Un Thiéfaine bien rock
Voilà comment notre homme se met à la photo. Apprenant sur le tas, lisant des magazines spécialisés, échangeant avec d’autres pour se former. L’univers de la musique l’attire comme une évidence : "J’aime en écouter, je suis ouvert à tous les courants musicaux et quand j’admire un artiste et son travail, je suis inspiré, même s’il n’est pas un succès commercial !" En 1982, il signe la pochette de Soleil cherche futur d’Hubert-Félix Thiéfaine : "A partir de ce moment-là, les disquaires ont déplacé ses disques du bac folk vers le bac rock !". En 1989, Francis Cabrel le contacte pour illustrer Sarbacane. Depuis, Maxime Ruiz façonne tous ses albums sous forme de jolis livrets, signant photo et direction artistique. "Il paraît que cela a changé son image de chanteur fleur bleue pour filles… " A la même période, il renoue avec l’audiovisuel, devenant directeur photo et réalisateur de "films musicaux" (notamment Jamais nous d’Elsa) : c’est le début des clips, popularisés par de la chaîne de télévision M6 (qui naît en 1987). "Rien n’était formaté comme aujourd’hui, le clip était une école de la liberté !" Une liberté chère à cet autodidacte exigent, qui refuse de travailler pour n’importe qui. "J’ai besoin de partager une forme d’affection avec ceux à qui mon travail est destiné" : Dominique Dalcan, la chanteuse Skye, Didier Lockwood, Peter Kröner, Claude Nougaro (pour qui il réalise un 52’ en 1998 et la pochette d’Embarquement immédiat en 2000). Plus récemment, il signe la photo de Sanseverino sur Les Sénégalaises. Laquelle fût prise chez Maxime Ruiz, dans le studio photo installé dans son salon : "On a fait ça sans fard, après un bon repas au cours duquel on a fait connaissance !"

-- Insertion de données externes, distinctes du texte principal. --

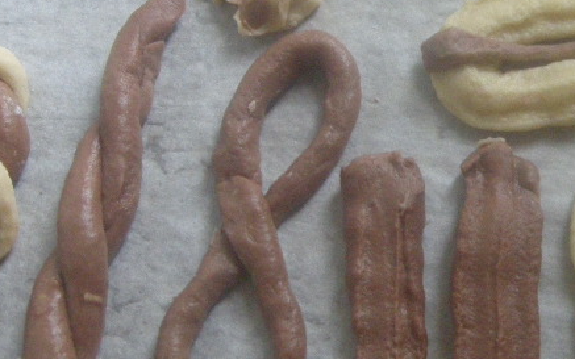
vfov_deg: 15.0
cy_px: 107
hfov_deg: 23.2
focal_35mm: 87
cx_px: 520
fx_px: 1363
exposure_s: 1/46.3
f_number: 2.7
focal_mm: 7.5
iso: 400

Dégoûté par les artistes "angoissés de l’image qui te font passer 15 jours à éliminer une ride". Contrarié que les photos de promo et d’album se fassent au pire moment, "quand l’artiste est fatigué après l’enregistrement et stressé par la sortie". Sidéré par "la sauvagerie de l’industrie du disque" Maxime Ruiz est ultra-critique. Convaincu qu’une belle pochette d’album a encore le pouvoir de convaincre programmateurs radio et public, il n’en pense pas moins que ces "mini-cartes d’identité visuelles" sont vouées à "une dématérialisation massive due à Internet". Nostalgique ? "Un peu… J’utilise d’ailleurs encore de l’argentique, pour le plaisir d’éprouver cette petite peur en attendant de voir le résultat."